Q: What are some common materials used to make parabolic lenses?

A: Some common materials used to make parabolic lenses include:

• Glass: Glass is a common material used to make parabolic lenses because it is transparent, durable, and can be easily shaped.
• Plastic: Plastic is a common material used to make parabolic lenses because it is lightweight, flexible, and can be easily molded.
• Metal: Metal is a common material used to make parabolic lenses because it is durable, resistant to scratches, and can be easily polished.

Q: What are some common manufacturing techniques used to make parabolic lenses?

A: Some common manufacturing techniques used to make parabolic lenses include:

• Grinding: Grinding is a technique used to shape the lens by removing material from its surface.
• Polishing: Polishing is a technique used to smooth the surface of the lens and remove any imperfections.
• Coating: Coating is a technique used to apply a thin layer of material to the surface of the lens to reduce aberrations and improve its optical quality.

Q: What are some common applications of the parabolic lens in industry?

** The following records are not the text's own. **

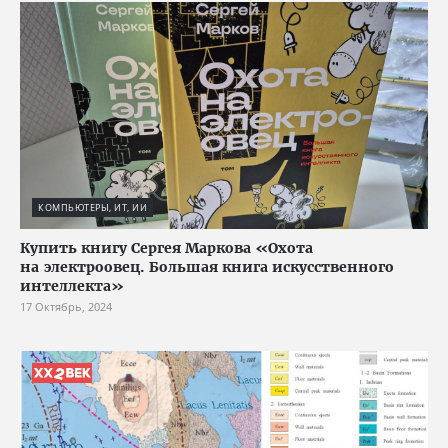
КОМПЬЮТЕРЫ, ИТ, ИИ
Купить книгу Сергея Маркова «Охота
на электроовец. Большая книга искусственного
интеллекта»
17 Октябрь, 2024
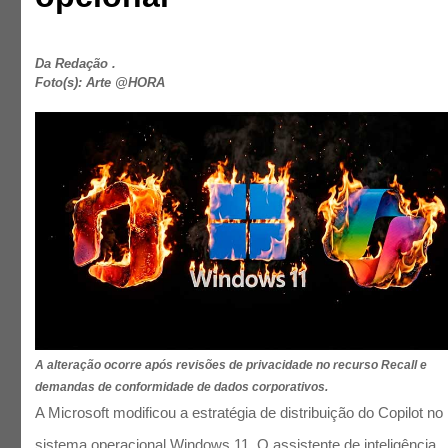
Da Redação .
Foto(s): Arte @HORA
A alteração ocorre após revisões de privacidade no recurso Recall e
demandas de conformidade de dados corporativos.
A Microsoft modificou a estratégia de distribuição do Copilot no
sistema operacional Windows 11. O assistente de inteligência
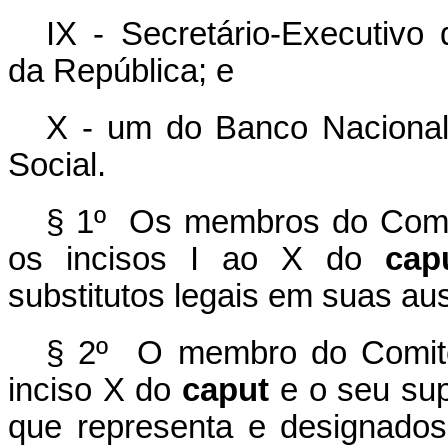
IX - Secretário-Executivo 
da República; e
X - um do Banco Naciona
Social.
§ 1º Os membros do Comitê
os incisos I ao X do
cap
substitutos legais em suas au
§ 2º O membro do Comitê I
inciso X do
caput
e o seu sup
que representa e designados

A: Some common applications of the parabolic lens in industry include:

• Surveillance: The parabolic lens is used in surveillance systems to collect and focus light from a scene.
• Inspection: The parabolic lens is used in inspection systems to collect and focus light from a surface.
• Measurement: The parabolic lens is used in measurement systems to collect and focus light from a surface.

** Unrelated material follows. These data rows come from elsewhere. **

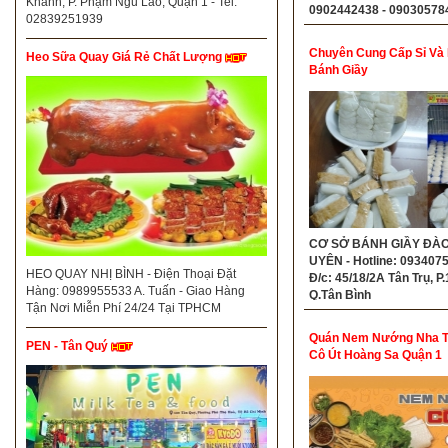
Khánh, P. Phạm Ngũ Lão, Quận 1 - Tel:
0902442438 - 09030578
02839251939
Chuyên Cung Cấp Sỉ Và 
Heo Sữa Quay Giá Rẻ Chất Lượng
Bánh Giầy
CƠ SỞ BÁNH GIẦY ĐÀ
UYÊN - Hotline: 093407
HEO QUAY NHỊ BÌNH - Điện Thoại Đặt
Đ/c: 45/18/2A Tân Trụ, P.
Hàng: 0989955533 A. Tuấn - Giao Hàng
Q.Tân Bình
Tận Nơi Miễn Phí 24/24 Tại TPHCM
Quán Nem Nướng Nha T
PEN - Tân Quý
Cô Út Hoàng Sa Quận 1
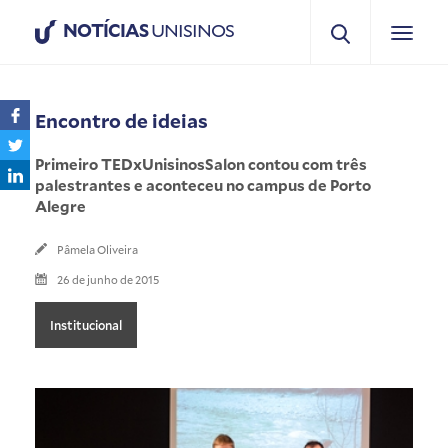
NOTÍCIAS
UNISINOS
Encontro de ideias
Primeiro TEDxUnisinosSalon contou com três
palestrantes e aconteceu no campus de Porto
Alegre
Pâmela Oliveira
26 de junho de 2015
Institucional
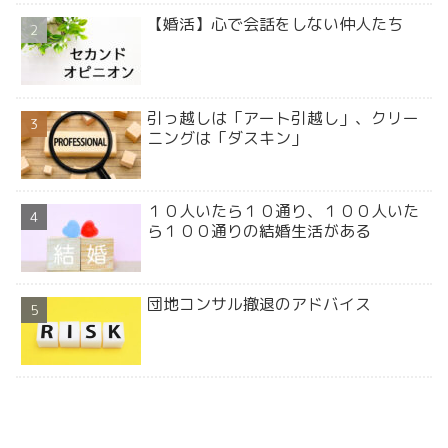
【婚活】心で会話をしない仲人たち
引っ越しは「アート引越し」、クリー
ニングは「ダスキン」
１０人いたら１０通り、１００人いた
ら１００通りの結婚生活がある
団地コンサル撤退のアドバイス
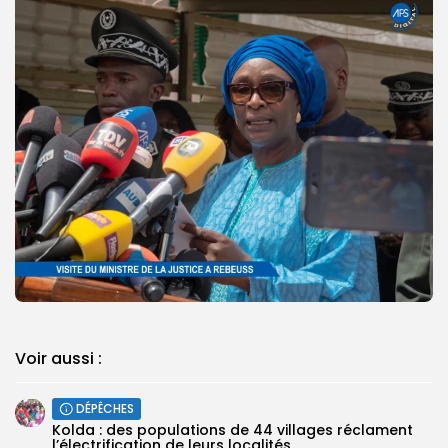
Voir aussi :
DÉPÊCHES
Kolda : des populations de 44 villages réclament
l’électrification de leurs localités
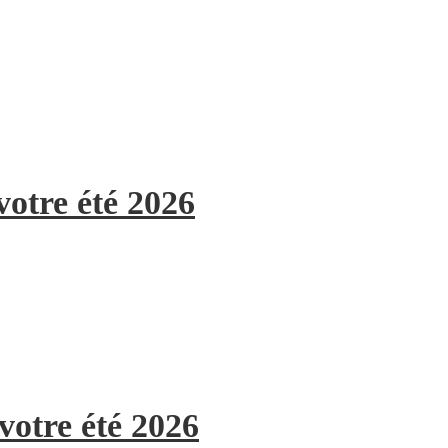
votre été 2026
votre été 2026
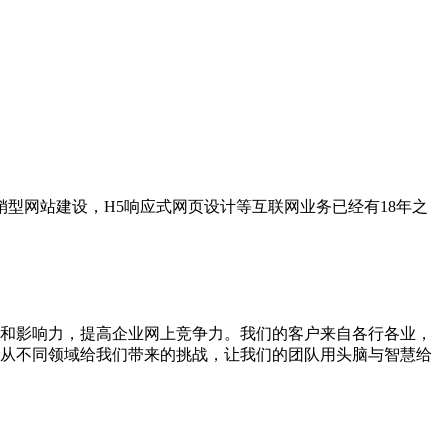
型网站建设，H5响应式网页设计等互联网业务已经有18年之
和影响力，提高企业网上竞争力。我们的客户来自各行各业，
从不同领域给我们带来的挑战，让我们的团队用头脑与智慧给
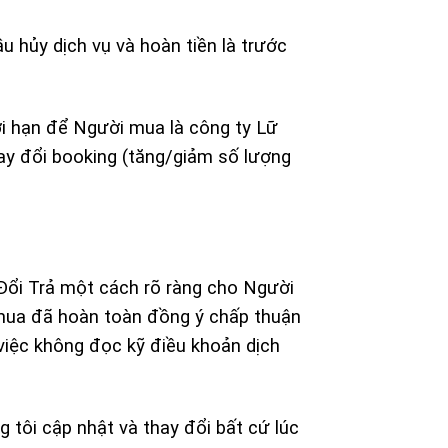
 hủy dịch vụ và hoàn tiền là trước
 hạn để Người mua là công ty Lữ
ay đổi booking (tăng/giảm số lượng
Đổi Trả một cách rõ ràng cho Người
 mua đã hoàn toàn đồng ý chấp thuận
 việc không đọc kỹ điều khoản dịch
tôi cập nhật và thay đổi bất cứ lúc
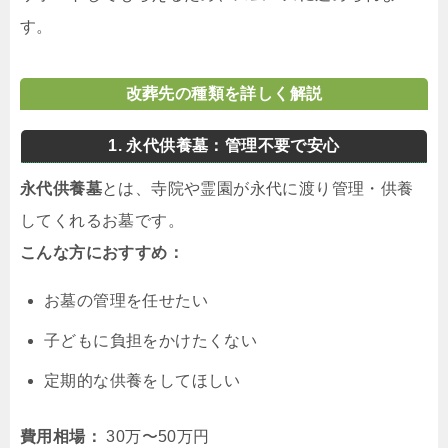
す。
改葬先の種類を詳しく解説
1. 永代供養墓：管理不要で安心
永代供養墓
とは、寺院や霊園が永代に渡り管理・供養
してくれるお墓です。
こんな方におすすめ：
お墓の管理を任せたい
子どもに負担をかけたくない
定期的な供養をしてほしい
費用相場：
30万〜50万円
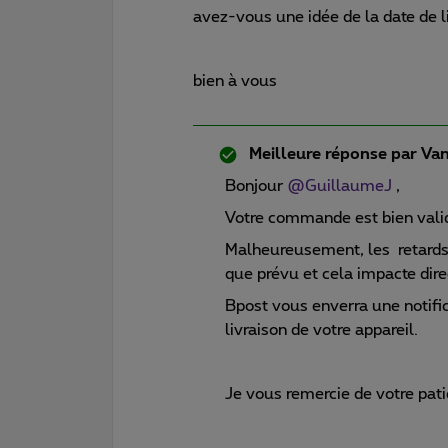
avez-vous une idée de la date de l
bien à vous
Meilleure réponse par
Van
Bonjour ​
@GuillaumeJ
,
Votre commande est bien vali
Malheureusement, les retards
que prévu et cela impacte dir
Bpost vous enverra une notific
livraison de votre appareil.
Je vous remercie de votre pat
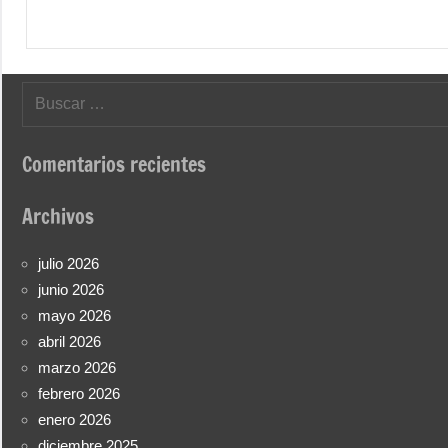
Buscar:
Comentarios recientes
Archivos
julio 2026
junio 2026
mayo 2026
abril 2026
marzo 2026
febrero 2026
enero 2026
diciembre 2025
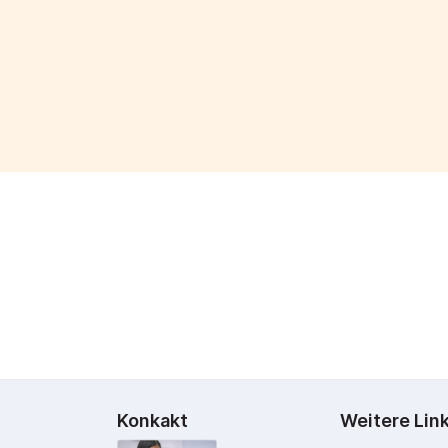
Konkakt
Weitere Lin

Q: What are some common applications of the parabolic lens in medicine?

A: Some common applications of the parabolic lens in medicine include:

• Endoscopy: The parabolic lens is used in endoscopy to collect and focus light from the inside of the body.
• Microscopy: The parabolic lens is used in microscopy to collect and focus light from small objects.
• Imaging: The parabolic lens is used in imaging systems to collect and focus light from a scene.

Q: What are some common applications of the parabolic lens in astronomy?

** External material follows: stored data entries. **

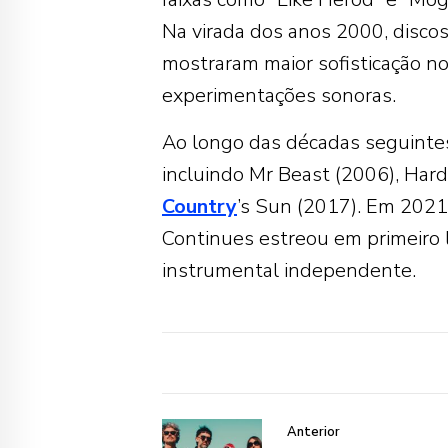
Na virada dos anos 2000, disco
mostraram maior sofisticação no
experimentações sonoras.
Ao longo das décadas seguintes
incluindo Mr Beast (2006), Hard
Country
’s Sun (2017). Em 2021,
Continues estreou em primeiro l
instrumental independente.
Anterior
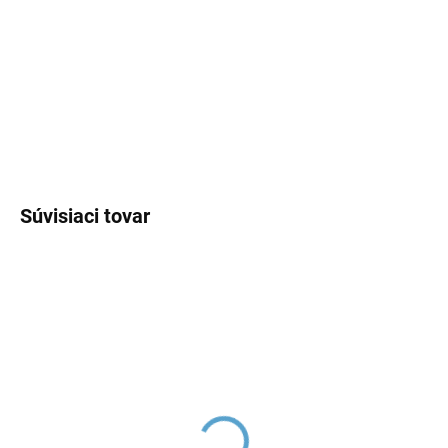
−
+
Pridať do košíka
DETAILNÉ INFORMÁCIE
OPÝTAŤ SA
Súvisiaci tovar
Výpusť umývadlová
Sifón umývadlový 5/4",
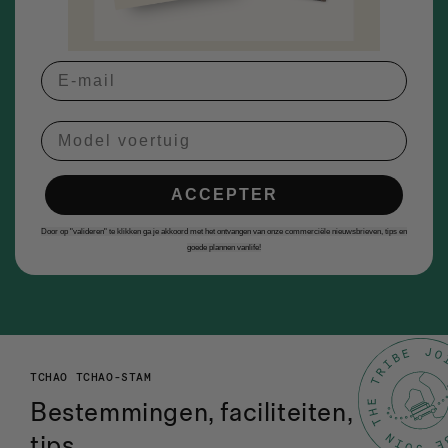
Model voertuig
ACCEPTER
Door op "valideren" te klikken ga je akkoord met het ontvangen van onze commerciële nieuwsbrieven, tips en
goede plannen vanlife!
TCHAO TCHAO-STAM
Bestemmingen, faciliteiten,
tips...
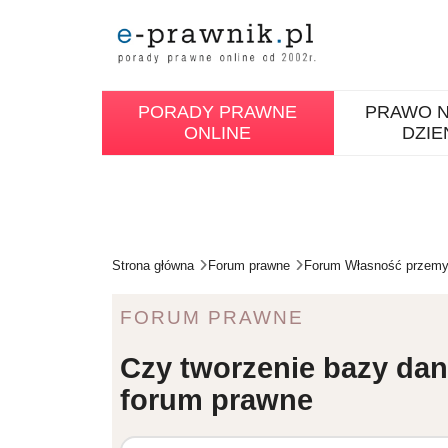
PORADY PRAWNE
PRAWO N
ONLINE
DZIE
Strona główna
Forum prawne
Forum Własność przemys
FORUM PRAWNE
Czy tworzenie bazy dany
forum prawne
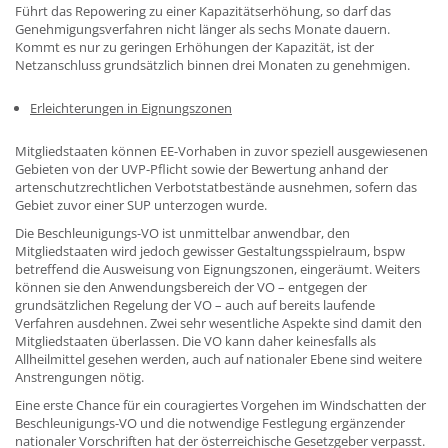
Führt das Repowering zu einer Kapazitätserhöhung, so darf das
Genehmigungsverfahren nicht länger als sechs Monate dauern.
Kommt es nur zu geringen Erhöhungen der Kapazität, ist der
Netzanschluss grundsätzlich binnen drei Monaten zu genehmigen.
Erleichterungen in Eignungszonen
Mitgliedstaaten können EE-Vorhaben in zuvor speziell ausgewiesenen
Gebieten von der UVP-Pflicht sowie der Bewertung anhand der
artenschutzrechtlichen Verbotstatbestände ausnehmen, sofern das
Gebiet zuvor einer SUP unterzogen wurde.
Die Beschleunigungs-VO ist unmittelbar anwendbar, den
Mitgliedstaaten wird jedoch gewisser Gestaltungsspielraum, bspw
betreffend die Ausweisung von Eignungszonen, eingeräumt. Weiters
können sie den Anwendungsbereich der VO – entgegen der
grundsätzlichen Regelung der VO – auch auf bereits laufende
Verfahren ausdehnen. Zwei sehr wesentliche Aspekte sind damit den
Mitgliedstaaten überlassen. Die VO kann daher keinesfalls als
Allheilmittel gesehen werden, auch auf nationaler Ebene sind weitere
Anstrengungen nötig.
Eine erste Chance für ein couragiertes Vorgehen im Windschatten der
Beschleunigungs-VO und die notwendige Festlegung ergänzender
nationaler Vorschriften hat der österreichische Gesetzgeber verpasst.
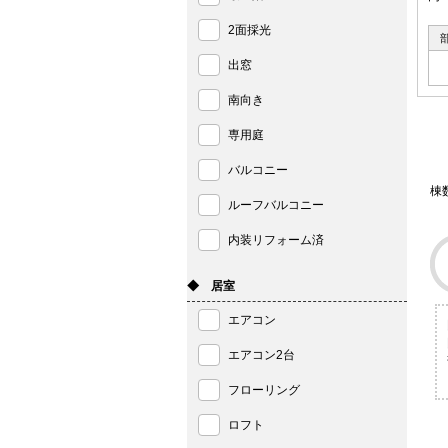
2面採光
出窓
南向き
専用庭
バルコニー
棟
ルーフバルコニー
内装リフォーム済
◆ 居室
エアコン
エアコン2台
フローリング
ロフト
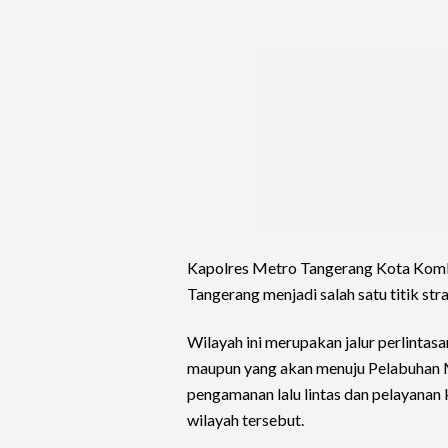
Kapolres Metro Tangerang Kota Kom
Tangerang menjadi salah satu titik str
Wilayah ini merupakan jalur perlinta
maupun yang akan menuju Pelabuhan M
pengamanan lalu lintas dan pelayanan
wilayah tersebut.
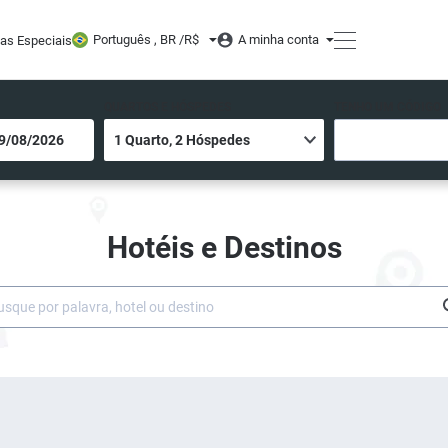
Português , BR /
R$
A minha conta
tas Especiais
QUARTOS E HÓSPEDES
TENHO UM CÓDIGO
Hotéis e Destinos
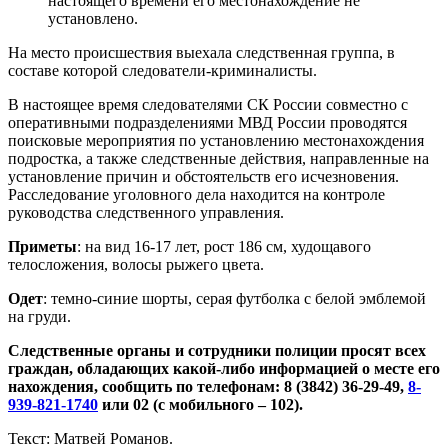
настоящего времени его местонахождение не
установлено.
На место происшествия выехала следственная группа, в
составе которой следователи-криминалисты.
В настоящее время следователями СК России совместно с
оперативными подразделениями МВД России проводятся
поисковые мероприятия по установлению местонахождения
подростка, а также следственные действия, направленные на
установление причин и обстоятельств его исчезновения.
Расследование уголовного дела находится на контроле
руководства следственного управления.
Приметы
: на вид 16-17 лет, рост 186 см, худощавого
телосложения, волосы рыжего цвета.
Одет
: темно-синие шорты, серая футболка с белой эмблемой
на груди.
Следственные органы и сотрудники полиции просят всех
граждан, обладающих какой-либо информацией о месте его
нахождения, сообщить по телефонам: 8 (3842) 36-29-49,
8-
939-821-1740
или 02 (с мобильного – 102).
Текст: Матвей Романов.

A: Some common applications of the parabolic lens in astronomy include:

• Telescopes: The parabolic lens is used in telescopes to collect and focus light from distant stars and galaxies.
• Spectroscopy: The parabolic lens is used in spectroscopy to collect and focus light from a scene.
• Imaging: The parabolic lens is used in imaging systems to collect and focus light from a scene.

Q: What are some common applications of the parabolic lens in education?

A: Some common applications of the parabolic lens in education include:

• Optics: The parabolic lens is used in optics to teach students about the behavior of light.
• Physics: The parabolic lens is used in physics to teach students about the behavior of light and its interaction with matter.
• Engineering: The parabolic lens is used in engineering to teach students about the design and construction of optical systems.